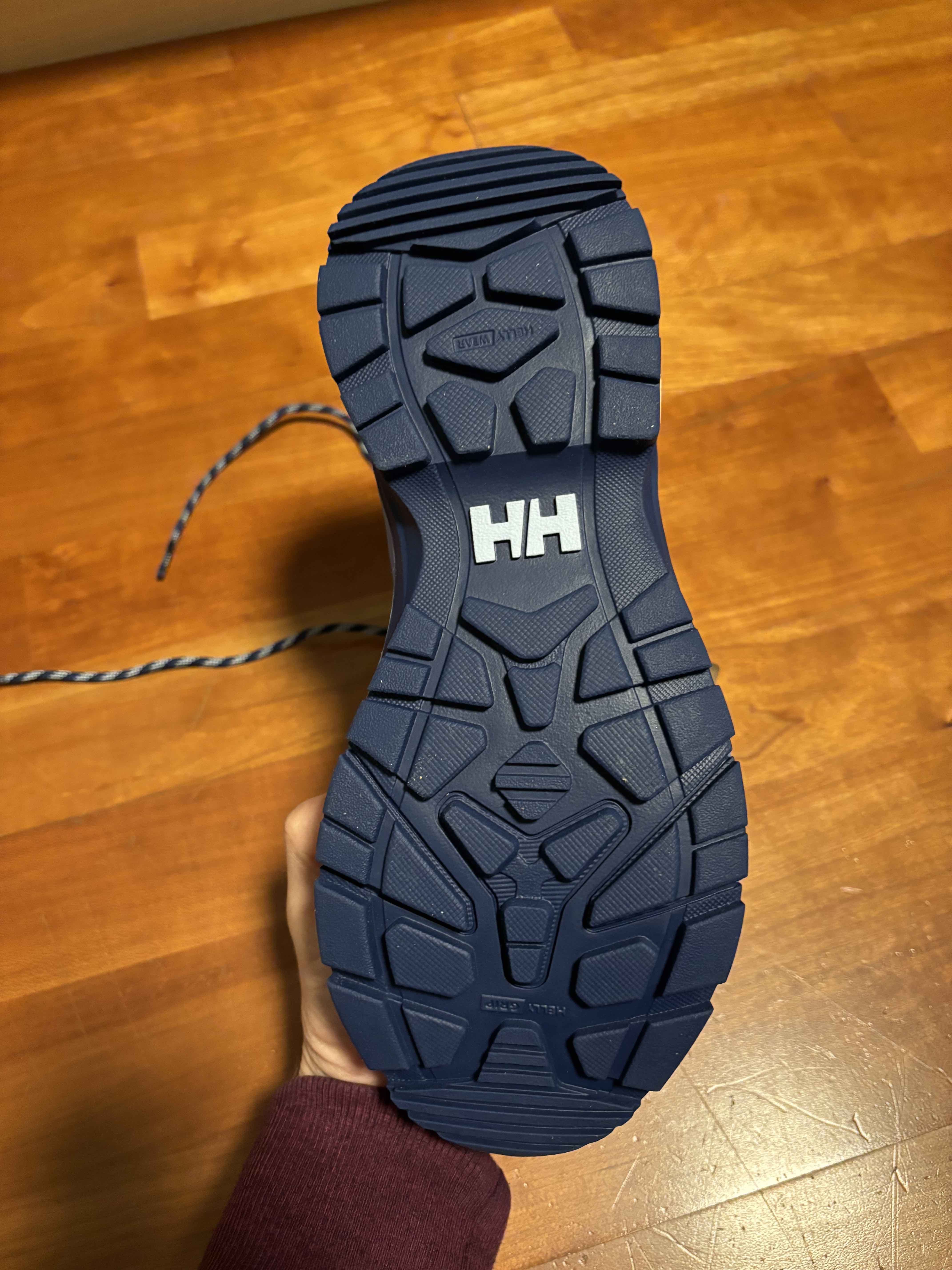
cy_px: 635
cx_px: 476
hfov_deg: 53.1
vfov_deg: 67.3
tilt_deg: -62.7
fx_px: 953
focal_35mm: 26
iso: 640
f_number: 1.6
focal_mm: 5.96
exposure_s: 1/33
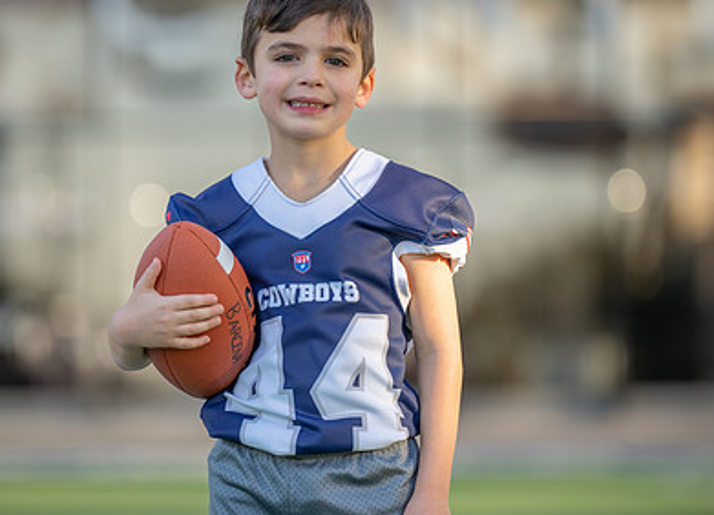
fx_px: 5941
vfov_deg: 5.0
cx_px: 319
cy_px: 234
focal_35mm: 292
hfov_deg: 6.9
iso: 100
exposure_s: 1/400
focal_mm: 170
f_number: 2.8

..........

TASK BRIEF: With the pictures excluded, retype the records above verbatim.

RESULT FOR THIS EXERCISE:
cy_px: 635
cx_px: 476
hfov_deg: 53.1
vfov_deg: 67.3
tilt_deg: -62.7
fx_px: 953
focal_35mm: 26
iso: 640
f_number: 1.6
focal_mm: 5.96
exposure_s: 1/33
fx_px: 5941
vfov_deg: 5.0
cx_px: 319
cy_px: 234
focal_35mm: 292
hfov_deg: 6.9
iso: 100
exposure_s: 1/400
focal_mm: 170
f_number: 2.8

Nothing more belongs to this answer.